When the patient has a contraindication to MR, CT myelography is the next best test to evaluate the spine and has the added benefit of allowing CSF sampling at the same time as the diagnostic test is performed. The physician must exclude obstructive hydrocephalus prior to beginning the procedure, as removal of CSF below the obstruction may result in downward herniation and death.

Plain myelography demonstrates the thickened nerve roots, subarachnoid masses, and blockage of the subarachnoid space, but has not been used as a primary diagnostic tool since the increased availability of good quality CT and MR. Plain myelography is still used to provide additional imaging during a CT myelogram.

Limitations of Techniques: CT continues to be used as a screening tool in the metastatic workup of many cancer patients but is relatively insensitive compared to MR., particularly in the detection of LC. Contrast-enhanced CT may miss tumor in up to one third of cases and mischaracterize Leptomeningeal tumor deposits as intraparenchymal in another third. CT may be necessary when a contraindication to MRI exists, such as a pacemaker or certain aneurysm clips, or when the patient is unable to hold still long enough for an MR.

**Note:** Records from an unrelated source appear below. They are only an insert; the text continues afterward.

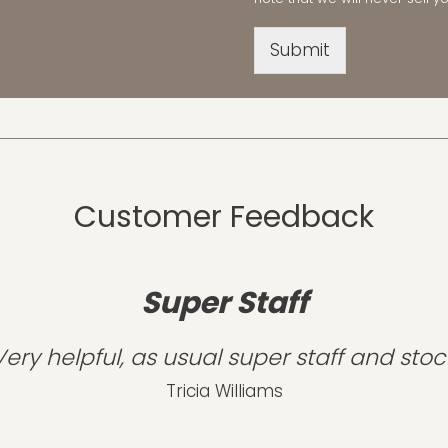
Submit
Customer Feedback
Super Staff
Very helpful, as usual super staff and stoc
Tricia Williams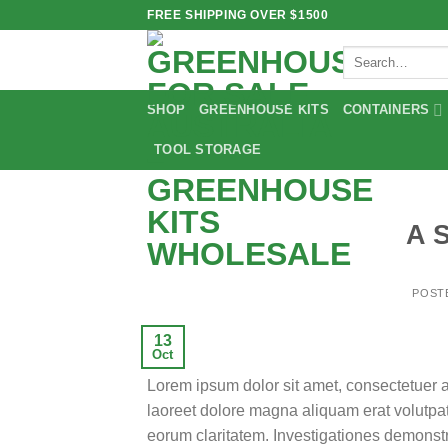
Skip
FREE SHIPPING OVER $1500
to
Search
content
for:
SHOP
GREENHOUSE KITS
CONTAINERS
TOOL STORAGE
A 
POST
13
Oct
Lorem ipsum dolor sit amet, consectetuer 
laoreet dolore magna aliquam erat volutpat.T
eorum claritatem. Investigationes demonstra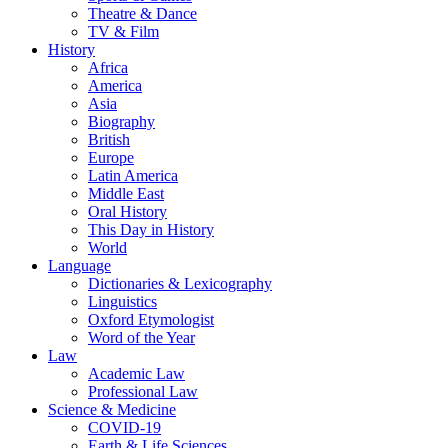
Theatre & Dance
TV & Film
History
Africa
America
Asia
Biography
British
Europe
Latin America
Middle East
Oral History
This Day in History
World
Language
Dictionaries & Lexicography
Linguistics
Oxford Etymologist
Word of the Year
Law
Academic Law
Professional Law
Science & Medicine
COVID-19
Earth & Life Sciences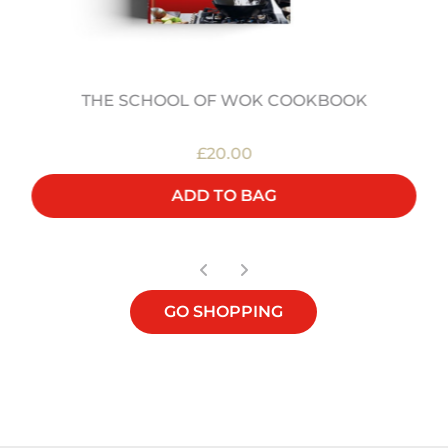
THE SCHOOL OF WOK COOKBOOK
£20.00
ADD TO BAG
GO SHOPPING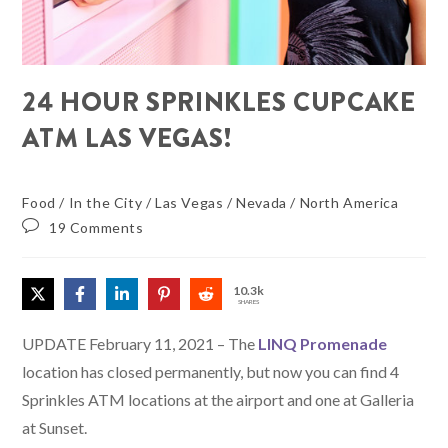
24 HOUR SPRINKLES CUPCAKE
ATM LAS VEGAS!
Food
/
In the City
/
Las Vegas
/
Nevada
/
North America
19 Comments
10.3k
SHARES
UPDATE February 11, 2021 – The
LINQ Promenade
location has closed permanently, but now you can find 4
Sprinkles ATM locations at the airport and one at Galleria
at Sunset.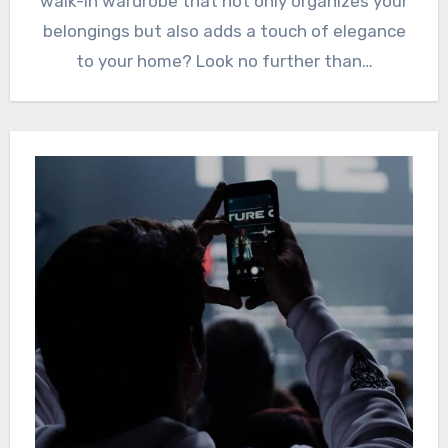
walk-in wardrobe that not only organizes your
belongings but also adds a touch of elegance
to your home? Look no further than…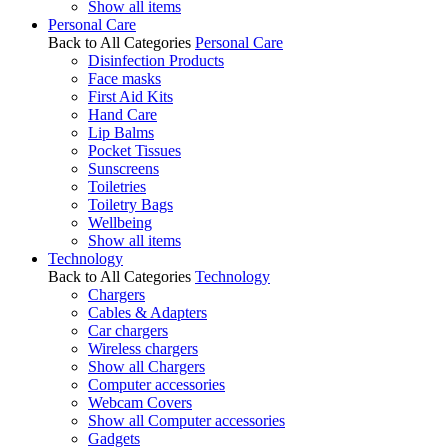
Show all items
Personal Care
Back to All Categories
Personal Care
Disinfection Products
Face masks
First Aid Kits
Hand Care
Lip Balms
Pocket Tissues
Sunscreens
Toiletries
Toiletry Bags
Wellbeing
Show all items
Technology
Back to All Categories
Technology
Chargers
Cables & Adapters
Car chargers
Wireless chargers
Show all Chargers
Computer accessories
Webcam Covers
Show all Computer accessories
Gadgets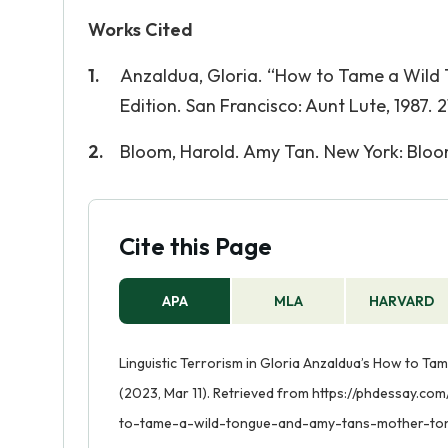
Works Cited
Anzaldua, Gloria. “How to Tame a Wild
Edition. San Francisco: Aunt Lute, 1987. 21
Bloom, Harold. Amy Tan. New York: Bloom’
Cite this Page
APA
MLA
HARVARD
Linguistic Terrorism in Gloria Anzaldua’s How to T
(2023, Mar 11). Retrieved from https://phdessay.co
to-tame-a-wild-tongue-and-amy-tans-mother-to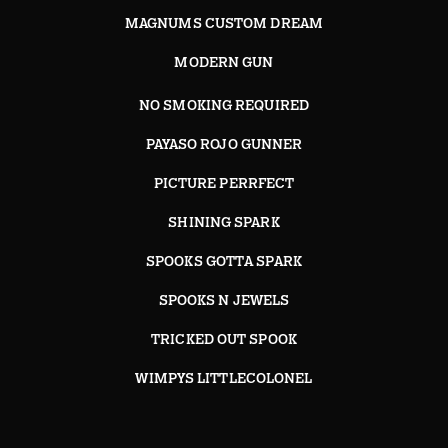
MAGNUMS CUSTOM DREAM
MODERN GUN
NO SMOKING REQUIRED
PAYASO ROJO GUNNER
PICTURE PERRFECT
SHINING SPARK
SPOOKS GOTTA SPARK
SPOOKS N JEWELS
TRICKED OUT SPOOK
WIMPYS LITTLECOLONEL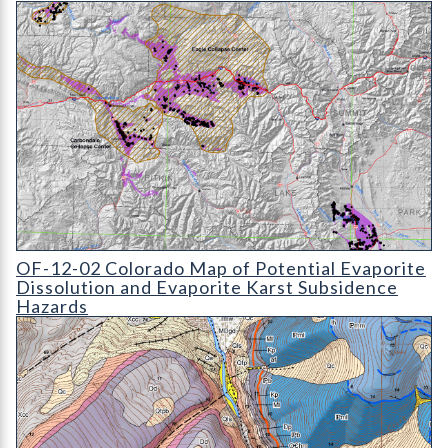
OF-12-02 Colorado Map of Potential Evaporite Dissolution and
OF-12-02 Colorado Map of Potential Evaporite
Dissolution and Evaporite Karst Subsidence
Hazards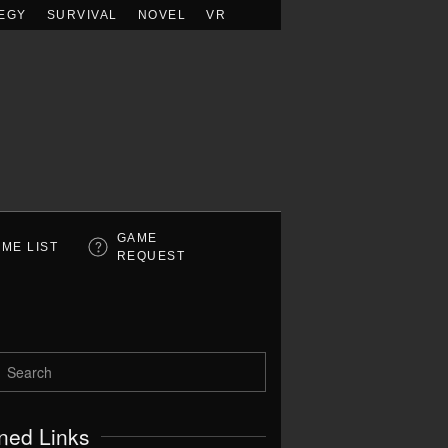
EGY
SURVIVAL
NOVEL
VR
GAME
ME LIST
REQUEST
ned Links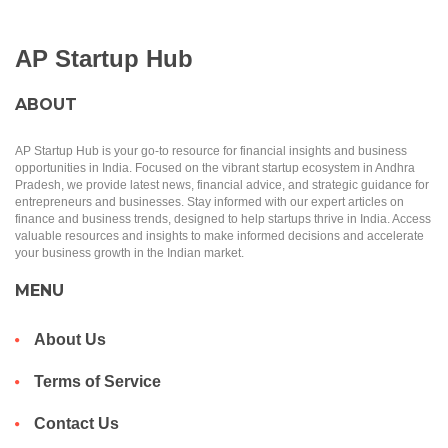
AP Startup Hub
ABOUT
AP Startup Hub is your go-to resource for financial insights and business
opportunities in India. Focused on the vibrant startup ecosystem in Andhra
Pradesh, we provide latest news, financial advice, and strategic guidance for
entrepreneurs and businesses. Stay informed with our expert articles on
finance and business trends, designed to help startups thrive in India. Access
valuable resources and insights to make informed decisions and accelerate
your business growth in the Indian market.
MENU
About Us
Terms of Service
Contact Us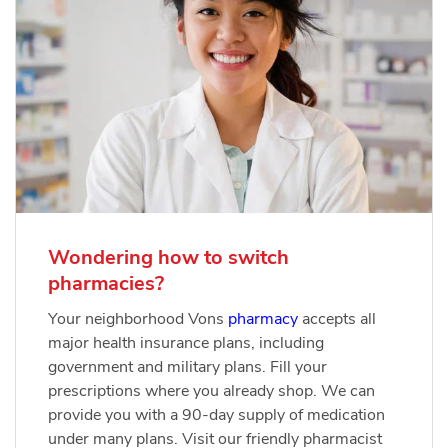
Wondering how to switch
pharmacies?
Your neighborhood Vons
pharmacy
accepts all
major health insurance plans, including
government and military plans. Fill your
prescriptions where you already shop. We can
provide you with a 90-day supply of medication
under many plans. Visit our friendly pharmacist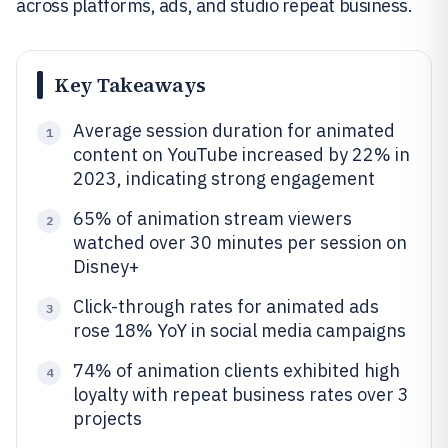
across platforms, ads, and studio repeat business.
Key Takeaways
Average session duration for animated
1
content on YouTube increased by 22% in
2023, indicating strong engagement
65% of animation stream viewers
2
watched over 30 minutes per session on
Disney+
Click-through rates for animated ads
3
rose 18% YoY in social media campaigns
74% of animation clients exhibited high
4
loyalty with repeat business rates over 3
projects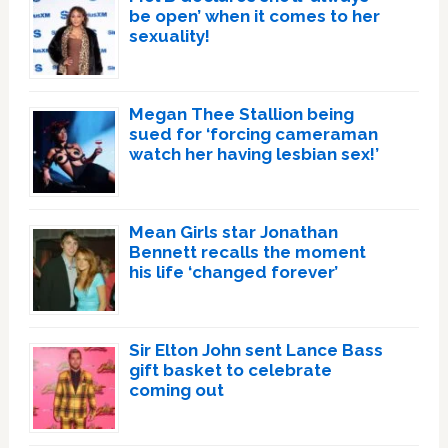
be open’ when it comes to her
sexuality!
Megan Thee Stallion being
sued for ‘forcing cameraman
watch her having lesbian sex!’
Mean Girls star Jonathan
Bennett recalls the moment
his life ‘changed forever’
Sir Elton John sent Lance Bass
gift basket to celebrate
coming out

MR. depicts leptomeningeal tumor well, particularly when magnetization transfer or postcontrast FLAIR techniques are used. MR is much better at depicting metastases from solid tumors than those from hematologic malignancies.

Findings: Contrast-enhanced CT (CECT) scans of the brain in LC are not sensitive in depicting the disease, with a false-negative rate of more than 50%. Common findings include noncommunicating hydrocephalus, intraparenchymal volume loss, and various patterns of meningeal enhancement This enhancement can appear as multiple nodules, diffuse leptomeningeal enhancement, ependymal or subependymal enhancement, dural enhancement, or a combination. In the nodular form, pial enhancement is difficult to distinguish from intraparenchymal enhancement, although recognizing that the nodules follow the course of sulci assists in the diagnosis.

Cranial nerve enhancement is poorly visualized on CECT because of the proximity to osseous structures. Dural enhancement often is missed for the same reason.

In the spine, CECT also has low sensitivity, although CT myelography is approximately equal in sensitivity to MR in the detection of nerve root thickening and nodularity. The nerve roots appear thickened and beaded, and this is best visualized in the cauda equina. Tumor deposits along the surface of the cord lend the cord an irregular border, and the cord may be thickened. In extreme cases, the entire spinal canal can be filled with tumor, causing a complete CSF block.